La situación de María Alejandra Vicuña en el gobierno simplemente era insostenible. Intentar justificar una práctica nada ética solo era pensable en los tiempos del expresidente Correa, el creador de los diezmos, el recaudador que no dudó en hacer creer a los asambleístas que él los puso en esos puestos y por ende debían pagar una especie de vacuna al movimiento del que se sintió dueño.
¿A qué jugaba Vicuña?, ¿cuáles eran sus intereses? Su discurso siempre estuvo alineado con el del expresidente residente en Bélgica, con una orden de prisión preventiva; es decir, ahora prófugo de la justicia. El mismo que ahora ve en un paro ilegítimo de unos transportistas el apocalipsis porque supuestamente eso nunca pasó en su década pérdida o ganada para ellos, solo para ellos, sin recordar siquiera todas las protestas en su contra cuando, otra vez supuestamente, era el presidente más popular del mundo. Y toda la represión. Y todas las amenazas, porque gracias a un Consejo de Participación, que no tenía nada de Ciudadano, logró controlar todos los poderes del Estado, al poner a sus amigos ahí.
El expresidente ahora habla con desdén de Vicuña, dice que se vendió por un plato de lentejas.
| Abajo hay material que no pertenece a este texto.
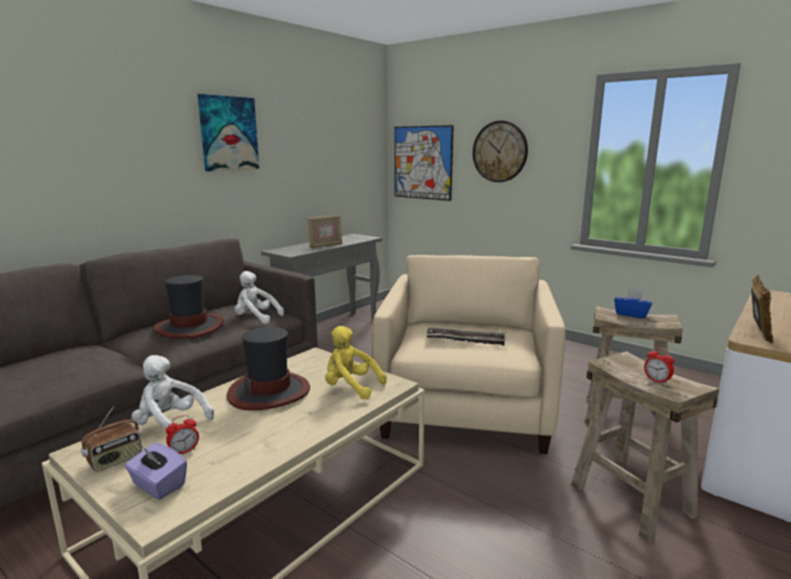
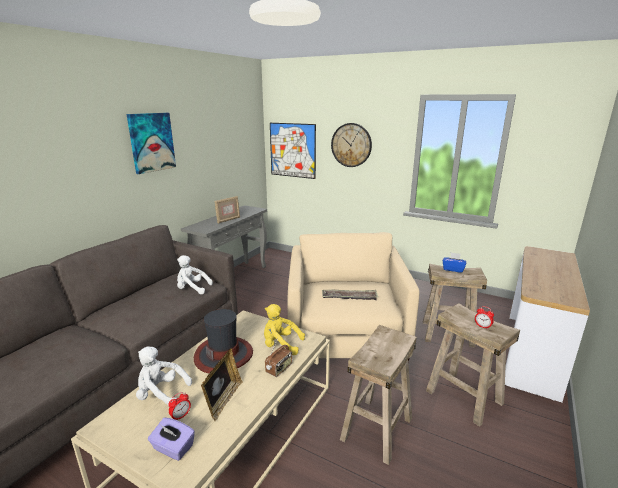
camera: 10 degrees left, 5 degrees up
radio [81,406,142,472] -> radio moved to [265,339,292,377]
hat [153,275,224,339] -> none
picture frame [751,275,773,344] -> picture frame moved to [201,348,243,421]
none -> beige stool [340,325,417,465]

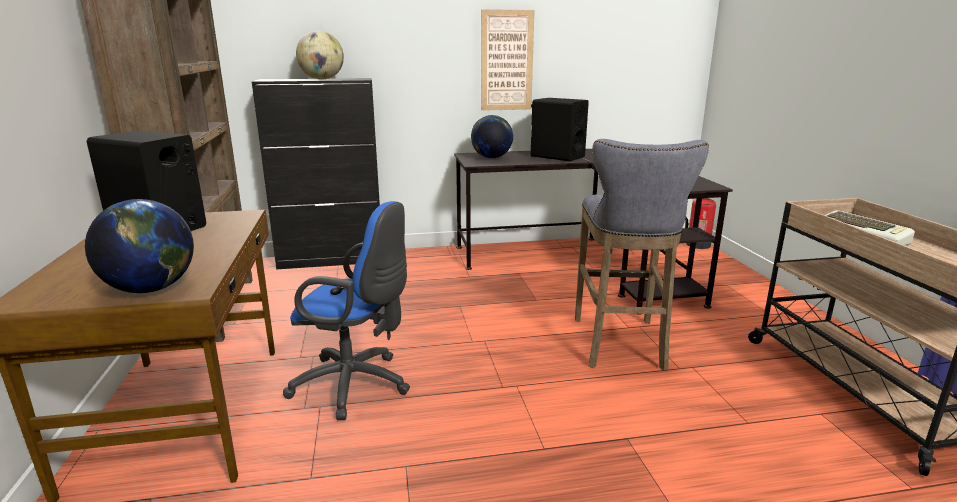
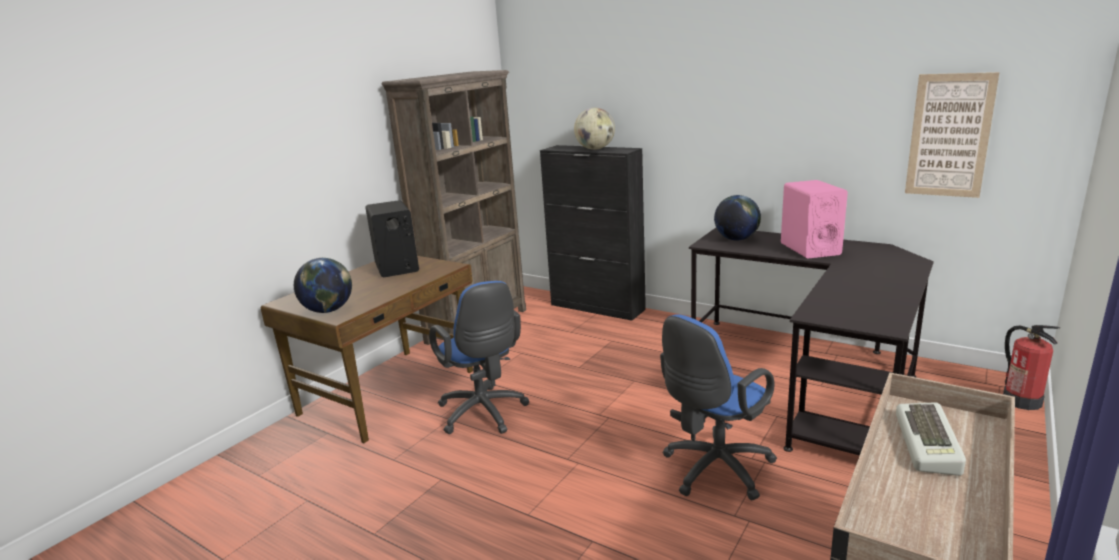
camera: 45 degrees right, 0 degrees up
picture [481,9,535,111] -> picture moved to [905,72,1000,198]
black speaker [531,98,589,161] -> pink speaker [781,180,848,258]
grey stool [575,139,709,371] -> blue office chair [660,314,777,500]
La minimiza, pero ¿había un guión trazado que no le salió bien? En Génova, él confesó estar detrás de todos los actos de desestabilización, ¿con qué dinero?, ¿con el sueldo de un expresidente? ¿De dónde salen tantos recursos y en abundancia? ¿Quién financia tantos medios digitales a su servicio?
Vicuña no debía pedir licencia, como lo hizo después de que el presidente Lenín Moreno le retirara las funciones en la coordinación con el IESS; en la economía popular y solidaria; en el Comité de la Reconstrucción de Manabí y Esmeraldas, azotadas por el terremoto de abril de 2016. Lo honesto habría sido presentar su renuncia, porque ya se la pidió el organismo que la designó, la Asamblea Nacional con 77 votos.
Esa idea de aferrarse al cargo convierte a su historia en un triste paralelismo con la de Jorge Glas, un exvicepresidente que al parecer tenía una única misión, la de dar una especie de golpe de Estado para quedarse en el poder, con la asesoría de Bélgica. Tal vez por eso fracasó en el intento. Déjà vu.